YÜRÜTME ÜLKENİN GELECEĞİNİ REHİN ALDI
Son dönemde hükümetin yürütme erki içindeki küçük bir hizbin, ülkenin geleceğini rehin almış durumda olduğunu iddia eden Gülen, halkın demokratik mülahazalarla AK Parti’ye verdiği desteğin yitirildiğini ve ülkenin Avrupa Birliği’ne girme fırsatının da tehlikeye girdiğini öne sürdü.
17 Aralık operasyonundan sonra hazırlanan HSYK Kanununu da eleştiren Gülen, askeri darbelerin ve siyasi istikrarsızlığın pençesinde geçen dönemin ardından AK Parti’nin reformlarının destek gördüğünü fakat bu reformlardan artık vazgeçildiğini söyledi.

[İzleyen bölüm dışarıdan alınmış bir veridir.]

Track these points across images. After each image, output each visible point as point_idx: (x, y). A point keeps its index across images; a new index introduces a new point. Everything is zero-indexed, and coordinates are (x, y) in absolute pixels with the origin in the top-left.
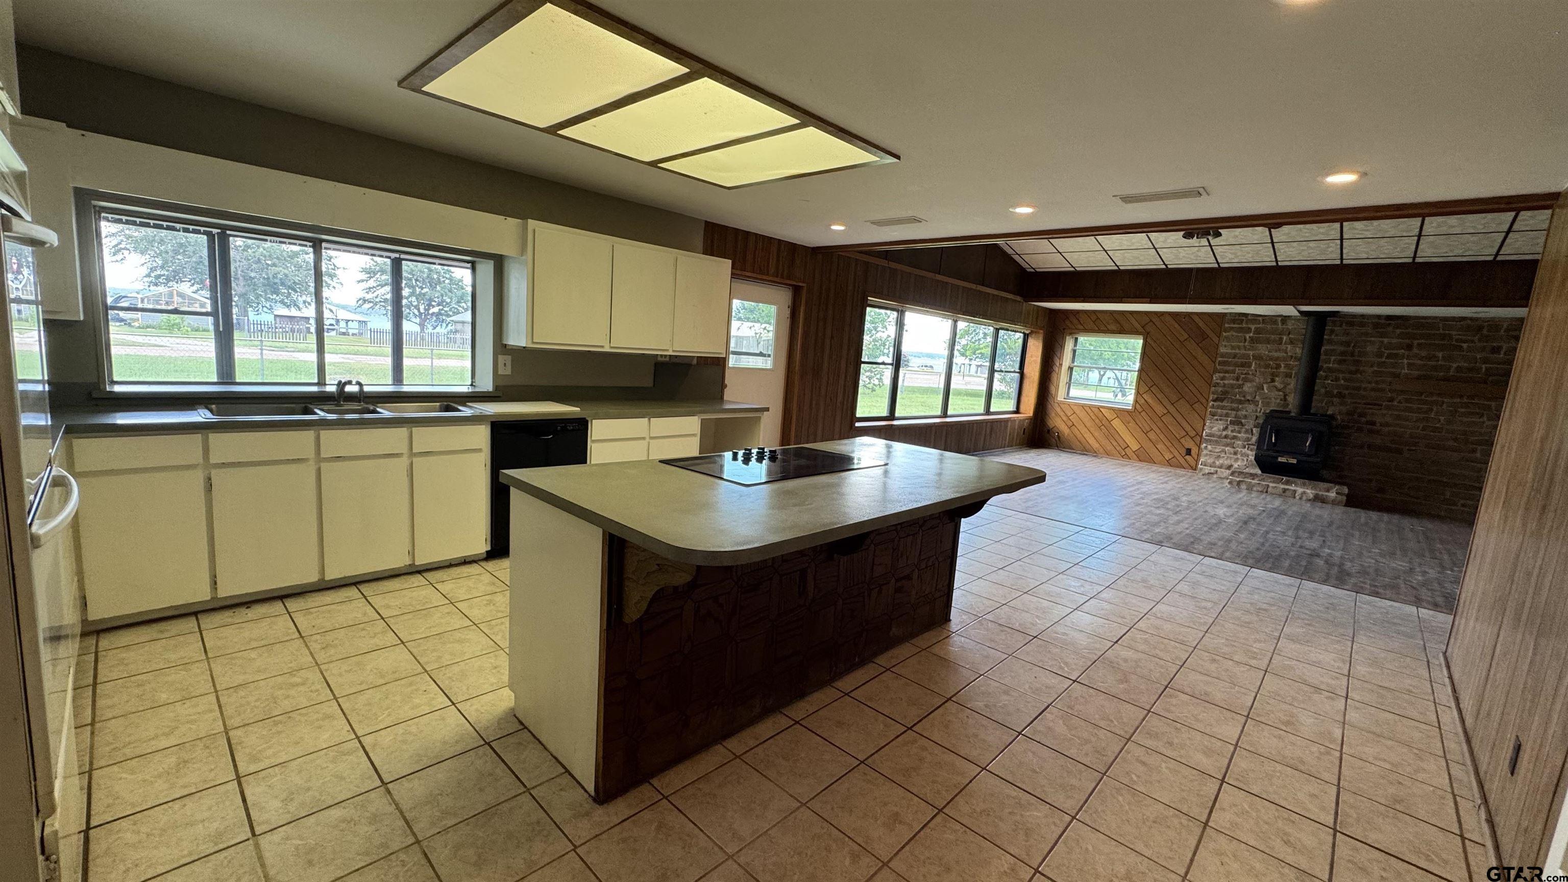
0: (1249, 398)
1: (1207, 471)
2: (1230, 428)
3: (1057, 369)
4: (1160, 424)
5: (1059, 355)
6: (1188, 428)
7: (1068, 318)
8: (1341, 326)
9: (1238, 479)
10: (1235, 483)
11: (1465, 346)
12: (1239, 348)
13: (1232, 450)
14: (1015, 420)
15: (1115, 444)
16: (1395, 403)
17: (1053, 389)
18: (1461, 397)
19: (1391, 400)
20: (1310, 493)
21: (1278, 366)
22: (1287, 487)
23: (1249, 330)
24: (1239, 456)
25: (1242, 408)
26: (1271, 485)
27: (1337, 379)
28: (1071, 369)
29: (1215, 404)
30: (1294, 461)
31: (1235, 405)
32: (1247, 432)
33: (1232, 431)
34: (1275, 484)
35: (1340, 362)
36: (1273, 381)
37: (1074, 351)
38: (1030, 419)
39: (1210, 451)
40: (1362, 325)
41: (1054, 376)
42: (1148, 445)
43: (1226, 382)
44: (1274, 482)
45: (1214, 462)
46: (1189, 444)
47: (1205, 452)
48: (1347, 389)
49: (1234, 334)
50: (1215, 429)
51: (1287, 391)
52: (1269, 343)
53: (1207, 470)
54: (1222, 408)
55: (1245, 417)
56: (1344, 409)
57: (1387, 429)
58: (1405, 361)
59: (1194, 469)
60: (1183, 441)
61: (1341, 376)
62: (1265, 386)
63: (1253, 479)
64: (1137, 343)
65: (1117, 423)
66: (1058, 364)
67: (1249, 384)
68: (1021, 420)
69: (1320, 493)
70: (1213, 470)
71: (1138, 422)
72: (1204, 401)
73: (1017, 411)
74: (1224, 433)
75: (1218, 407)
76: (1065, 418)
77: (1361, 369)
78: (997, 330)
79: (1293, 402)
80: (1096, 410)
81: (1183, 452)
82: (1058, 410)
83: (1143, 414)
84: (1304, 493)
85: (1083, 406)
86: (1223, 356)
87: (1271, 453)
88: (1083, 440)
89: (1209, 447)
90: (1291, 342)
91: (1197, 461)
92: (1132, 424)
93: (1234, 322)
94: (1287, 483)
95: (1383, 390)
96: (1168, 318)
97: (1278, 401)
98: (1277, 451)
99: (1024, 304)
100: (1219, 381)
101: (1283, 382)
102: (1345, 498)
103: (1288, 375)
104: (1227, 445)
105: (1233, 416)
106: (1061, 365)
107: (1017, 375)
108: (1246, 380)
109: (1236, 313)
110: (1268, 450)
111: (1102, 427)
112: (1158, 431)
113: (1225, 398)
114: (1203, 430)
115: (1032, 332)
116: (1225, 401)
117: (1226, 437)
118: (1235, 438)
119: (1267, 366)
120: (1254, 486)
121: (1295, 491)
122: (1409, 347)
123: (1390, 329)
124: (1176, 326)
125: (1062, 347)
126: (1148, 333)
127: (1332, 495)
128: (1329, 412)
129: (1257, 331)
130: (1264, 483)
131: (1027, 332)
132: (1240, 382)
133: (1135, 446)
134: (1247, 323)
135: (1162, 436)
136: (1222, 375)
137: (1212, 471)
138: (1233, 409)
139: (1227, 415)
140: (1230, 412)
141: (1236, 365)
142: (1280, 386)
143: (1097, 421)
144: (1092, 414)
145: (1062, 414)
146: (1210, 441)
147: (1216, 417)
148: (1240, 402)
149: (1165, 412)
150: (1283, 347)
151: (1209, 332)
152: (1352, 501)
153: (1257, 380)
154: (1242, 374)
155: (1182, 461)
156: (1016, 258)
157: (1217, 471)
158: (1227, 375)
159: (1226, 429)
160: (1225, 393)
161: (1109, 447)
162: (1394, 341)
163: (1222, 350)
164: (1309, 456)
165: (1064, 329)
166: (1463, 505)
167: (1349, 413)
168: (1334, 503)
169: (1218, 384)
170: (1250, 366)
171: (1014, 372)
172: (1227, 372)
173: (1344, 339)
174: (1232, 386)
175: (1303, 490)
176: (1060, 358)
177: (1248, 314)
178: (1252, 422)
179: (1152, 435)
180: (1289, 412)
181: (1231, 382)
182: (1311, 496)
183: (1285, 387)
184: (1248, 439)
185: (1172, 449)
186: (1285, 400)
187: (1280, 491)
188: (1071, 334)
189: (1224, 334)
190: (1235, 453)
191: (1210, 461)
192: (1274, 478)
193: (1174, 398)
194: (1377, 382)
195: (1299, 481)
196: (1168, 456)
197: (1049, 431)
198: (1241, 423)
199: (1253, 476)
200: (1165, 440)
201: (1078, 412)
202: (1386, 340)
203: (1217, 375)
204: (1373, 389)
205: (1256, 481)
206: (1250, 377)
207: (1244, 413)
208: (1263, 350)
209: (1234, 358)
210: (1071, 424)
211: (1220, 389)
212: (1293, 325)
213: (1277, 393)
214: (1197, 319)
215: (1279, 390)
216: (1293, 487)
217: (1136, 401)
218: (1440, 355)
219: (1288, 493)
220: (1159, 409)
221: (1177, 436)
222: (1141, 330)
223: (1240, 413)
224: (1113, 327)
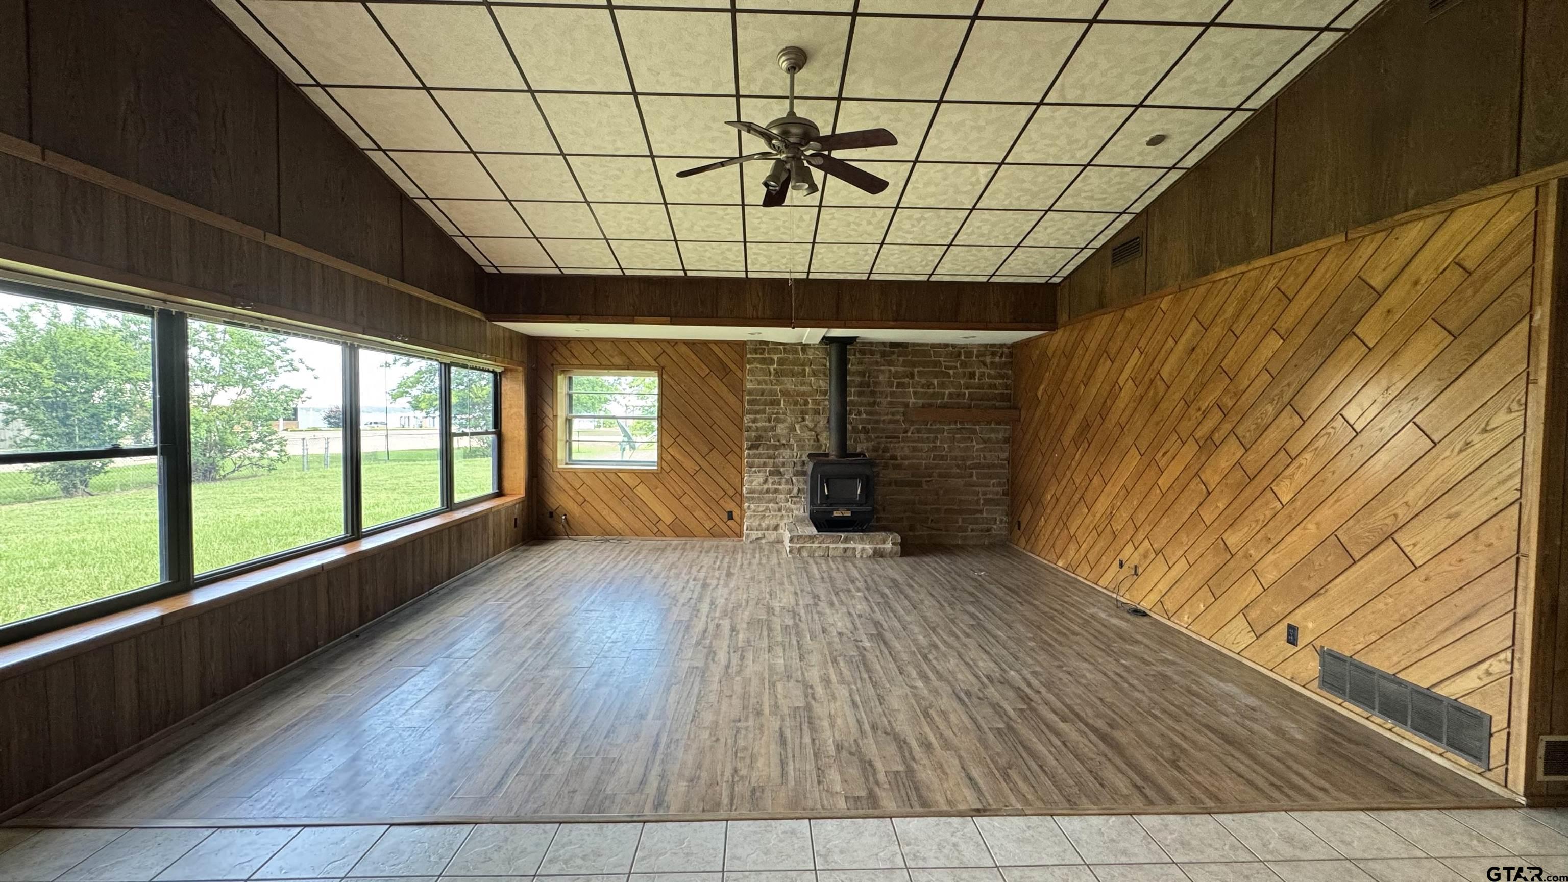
0: (784, 442)
1: (754, 537)
2: (770, 480)
3: (550, 423)
4: (693, 484)
5: (550, 403)
6: (726, 486)
7: (555, 349)
8: (855, 355)
9: (798, 546)
10: (795, 551)
11: (951, 372)
12: (765, 382)
13: (776, 506)
14: (499, 511)
15: (643, 518)
16: (909, 434)
17: (548, 452)
18: (956, 423)
19: (906, 432)
20: (869, 548)
21: (806, 403)
22: (847, 545)
23: (772, 361)
24: (784, 512)
25: (779, 454)
26: (832, 546)
27: (859, 413)
28: (569, 421)
29: (751, 452)
30: (848, 514)
31: (771, 452)
32: (787, 482)
33: (773, 483)
34: (835, 544)
35: (860, 394)
36: (804, 419)
37: (570, 397)
38: (522, 501)
39: (754, 511)
40: (872, 353)
41: (548, 433)
42: (683, 515)
43: (759, 425)
44: (833, 542)
45: (760, 525)
46: (730, 506)
47: (748, 513)
48: (869, 423)
49: (759, 366)
50: (755, 483)
51: (818, 430)
52: (793, 376)
53: (755, 535)
54: (760, 456)
55: (783, 465)
56: (870, 445)
57: (906, 462)
58: (911, 390)
59: (739, 535)
60: (721, 502)
61: (862, 409)
62: (797, 426)
63: (813, 542)
64: (649, 382)
65: (641, 491)
66: (551, 416)
67: (780, 426)
68: (508, 507)
69: (878, 546)
70: (760, 534)
71: (668, 486)
72: (737, 450)
73: (500, 492)
74: (765, 487)
75: (755, 456)
76: (571, 493)
77: (878, 400)
78: (447, 367)
79: (828, 443)
80: (613, 477)
81: (725, 516)
82: (561, 482)
83: (672, 474)
84: (863, 550)
85: (594, 472)
86: (750, 393)
87: (824, 507)
88: (601, 521)
89: (752, 506)
90: (814, 374)
91: (741, 525)
92: (660, 490)
93: (755, 351)
94: (846, 540)
95: (897, 422)
96: (684, 349)
97: (812, 442)
98: (831, 505)
99: (488, 323)
100: (750, 424)
101: (813, 420)
102: (899, 547)
103: (817, 412)
104: (769, 501)
105: (771, 464)
106: (556, 416)
107: (491, 438)
108: (778, 420)
109: (756, 341)
110: (822, 504)
111: (625, 498)
112: (693, 495)
113: (760, 445)
114: (742, 486)
115: (506, 370)
116: (761, 448)
117: (768, 491)
118: (776, 491)
119: (796, 403)
120: (815, 551)
121: (854, 549)
122: (912, 376)
123: (894, 357)
124: (693, 357)
125: (553, 390)
126: (663, 368)
127: (888, 546)
128: (859, 450)
129: (781, 362)
130: (824, 545)
131: (499, 370)
132: (773, 424)
133: (668, 518)
134: (769, 353)
135: (698, 501)
136: (752, 416)
137: (760, 536)
138: (769, 458)
139: (765, 465)
140: (767, 460)
141: (765, 403)
142: (811, 425)
143: (616, 491)
144: (608, 483)
145: (566, 487)
146: (753, 498)
147: (754, 469)
148: (776, 448)
149: (698, 468)
150: (807, 379)
151: (733, 366)
152: (907, 549)
153: (789, 420)
154: (773, 414)
155: (725, 529)
156: (461, 242)
157: (764, 535)
158: (758, 416)
159: (766, 482)
160: (759, 438)
161: (637, 525)
162: (900, 369)
163: (749, 386)
164: (861, 505)
165: (553, 365)
166: (972, 530)
167: (875, 449)
168: (892, 555)
169: (750, 427)
170: (779, 404)
171: (487, 433)
172: (757, 412)
173: (860, 368)
174: (765, 430)
175: (862, 545)
176: (553, 407)
177: (768, 342)
178: (791, 469)
179: (686, 500)
180: (827, 455)
181: (764, 424)
182: (871, 552)
183: (815, 426)
184: (790, 491)
185: (712, 515)
186: (818, 440)
187: (839, 552)
188: (563, 371)
189: (748, 367)
190: (780, 510)
191: (756, 524)
192: (833, 537)
193: (705, 449)
194: (893, 414)
195: (856, 535)
196: (708, 525)
197: (551, 514)
198: (780, 472)
199: (812, 538)
200: (702, 505)
201: (589, 482)
202: (893, 369)
203: (748, 416)
204: (890, 422)
205: (816, 545)
206: (782, 417)
207: (781, 460)
208: (789, 383)
209: (762, 395)
210: (581, 500)
211: (754, 434)
212: (814, 353)
213: (809, 433)
214: (716, 349)
215: (811, 430)
216: (851, 545)
217: (661, 458)
218: (935, 382)
219: (849, 553)
220: (690, 466)
221: (714, 496)
222: (653, 363)
223: (777, 460)
224: (617, 360)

Fethullah Gülen, HSYK yasası, interneti düzenleyen kanun, ve MİT’te düzenleme yapan yasa tasarısının gerek Avrupa Birliği gerekse başka Batılı merciler tarafından ciddi tenkit edildiğini savundu.

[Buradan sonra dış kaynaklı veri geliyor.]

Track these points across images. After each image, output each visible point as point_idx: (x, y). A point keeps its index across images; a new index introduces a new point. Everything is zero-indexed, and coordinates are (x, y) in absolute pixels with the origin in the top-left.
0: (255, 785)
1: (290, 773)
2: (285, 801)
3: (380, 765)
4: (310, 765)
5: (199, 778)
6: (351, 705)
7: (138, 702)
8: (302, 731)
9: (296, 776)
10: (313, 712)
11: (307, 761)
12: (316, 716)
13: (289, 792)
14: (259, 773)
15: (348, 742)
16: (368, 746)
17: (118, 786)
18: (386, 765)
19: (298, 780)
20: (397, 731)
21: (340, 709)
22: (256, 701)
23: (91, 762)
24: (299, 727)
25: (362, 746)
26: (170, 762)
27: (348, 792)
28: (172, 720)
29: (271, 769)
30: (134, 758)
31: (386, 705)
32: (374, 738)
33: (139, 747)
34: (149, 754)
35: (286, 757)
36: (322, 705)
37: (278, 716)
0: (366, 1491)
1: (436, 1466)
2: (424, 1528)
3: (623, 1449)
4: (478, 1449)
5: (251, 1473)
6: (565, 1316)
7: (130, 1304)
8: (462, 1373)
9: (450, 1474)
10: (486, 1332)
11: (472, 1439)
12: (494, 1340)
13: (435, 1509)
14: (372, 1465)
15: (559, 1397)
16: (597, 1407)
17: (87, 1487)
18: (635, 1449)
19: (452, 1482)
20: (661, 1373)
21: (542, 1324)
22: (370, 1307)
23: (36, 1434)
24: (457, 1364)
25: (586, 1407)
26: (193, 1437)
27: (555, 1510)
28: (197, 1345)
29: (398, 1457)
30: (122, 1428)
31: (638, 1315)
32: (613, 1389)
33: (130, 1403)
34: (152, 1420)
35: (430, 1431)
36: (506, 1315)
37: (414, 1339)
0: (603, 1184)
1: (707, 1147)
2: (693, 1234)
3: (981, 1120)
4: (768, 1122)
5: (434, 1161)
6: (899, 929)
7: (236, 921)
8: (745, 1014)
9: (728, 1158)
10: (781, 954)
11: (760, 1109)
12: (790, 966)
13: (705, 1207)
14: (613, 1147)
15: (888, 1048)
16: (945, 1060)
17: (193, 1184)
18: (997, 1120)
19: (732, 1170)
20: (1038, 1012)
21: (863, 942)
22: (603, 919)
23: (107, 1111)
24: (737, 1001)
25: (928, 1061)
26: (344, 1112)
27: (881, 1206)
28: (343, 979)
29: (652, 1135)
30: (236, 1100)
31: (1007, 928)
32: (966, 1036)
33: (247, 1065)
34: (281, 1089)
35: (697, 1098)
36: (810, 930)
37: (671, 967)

“ASKERİ VESAYETİN YERİNİ AK PARTİ VESAYETİ ALDI”
Askeri vesayetin yerini şimdilerde yürütme vesayetinin aldığını iddia eden Fethullah Gülen, vatandaşların siyasi veya dünya görüşlerinden ötürü fişlendiğini; devlet görevlilerinin siyasi çıkar mülahazalarıyla sürekli olarak yerlerinin değiştirildiğini; medya, yargı ve sivil toplumun şimdiye kadar hiç olmadığı kadar baskı altına alındığını iddia etti.

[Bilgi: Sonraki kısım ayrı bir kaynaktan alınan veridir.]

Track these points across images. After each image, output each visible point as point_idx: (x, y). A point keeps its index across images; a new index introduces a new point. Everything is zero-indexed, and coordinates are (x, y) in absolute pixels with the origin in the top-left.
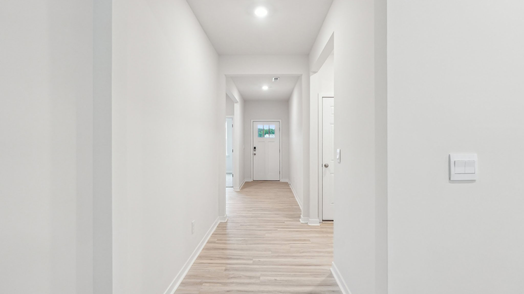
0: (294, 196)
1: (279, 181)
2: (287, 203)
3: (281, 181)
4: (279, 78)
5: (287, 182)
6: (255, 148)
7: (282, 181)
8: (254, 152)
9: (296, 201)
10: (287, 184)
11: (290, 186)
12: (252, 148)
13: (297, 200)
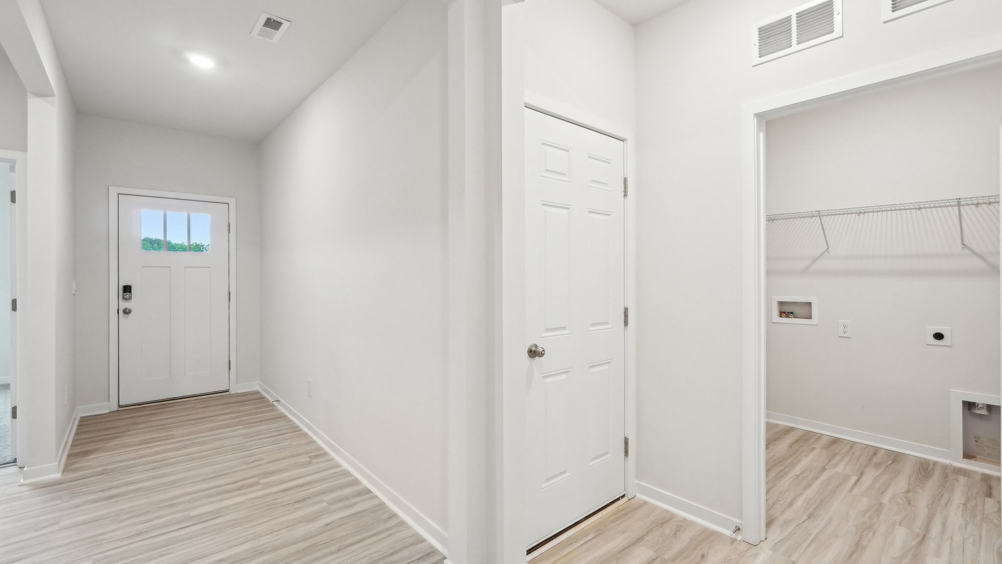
0: (320, 448)
1: (227, 391)
2: (323, 492)
3: (232, 391)
4: (285, 25)
5: (257, 393)
6: (127, 289)
7: (239, 391)
8: (124, 305)
9: (347, 473)
10: (256, 400)
11: (279, 407)
12: (114, 291)
13: (345, 465)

Yenilenmenin çözümünün siviller tarafından hazırlanan yeni ve demokratik bir anayasa olduğunu belirten Gülen, demokrasinin, İslam’ın idareyle alakalı prensipleriyle çatışmadığını ve hayatın korunması ve din hürriyeti gibi İslam’ın ahlaki gayelerinin demokrasilerde daha iyi bir şekilde gerçekleştiğini iddia etti. 1970’lerden beri toplumun her kesiminden cemaatine destek verenlerin eğitim müesseseleri ve projeleriyle toplumun her kesimine fırsat eşitliği sağlamaya çalıştıklarını savunan Gülen, cemaatin siyasi güç veya bunun getireceği avantajlar peşinde olmadığını ifade etti.
CEMAAT KİME OY VERECEK?
“Bütün vatandaşlarımızın kendi serbest tercihleri yönünde demokratik anayasal haklarını kullanmaları tavsiyesi dışında, herhangi bir partinin desteklenmesi ya da engellenmesi gibi bir düşünce ve davranış içinde değilim ve bundan sonra da asla olmayacağım” diyen Gülen, halkın herhangi bir partiden ziyade millet ve memleket menfaatlerini öne çıkaracaklarını ümit ettiğini söyledi.
TÜRKİYE’YE DÖNECEK Mİ?
Hayatının son 15 senesini manevi bir inziva halinde geçirdiğini iddia eden Gülen, yazısını şu ifadelerle tamamladı:
“Türkiye’deki durum nasıl olursa olsun, hayatımın geri kalan kısmını aynı şekilde devam ettirme niyetinde olduğunu söyledi. Fakat temennim odur ki, mevcut sıkıntılar bir fırsat bilinerek Türkiye demokrasisi, hürriyetleri ve hukuku daha ileriye götürülsün. Temel demokratik ilkelere bağlılığımızı yenileyerek ülkede güven ve istikrarı yeniden ikame edebileceğimize ve böylelikle bölgeye ve dünyaya ilham kaynağı olmuş Türkiye misalini tekrar ikame edebileceğimize inancım tamdır.”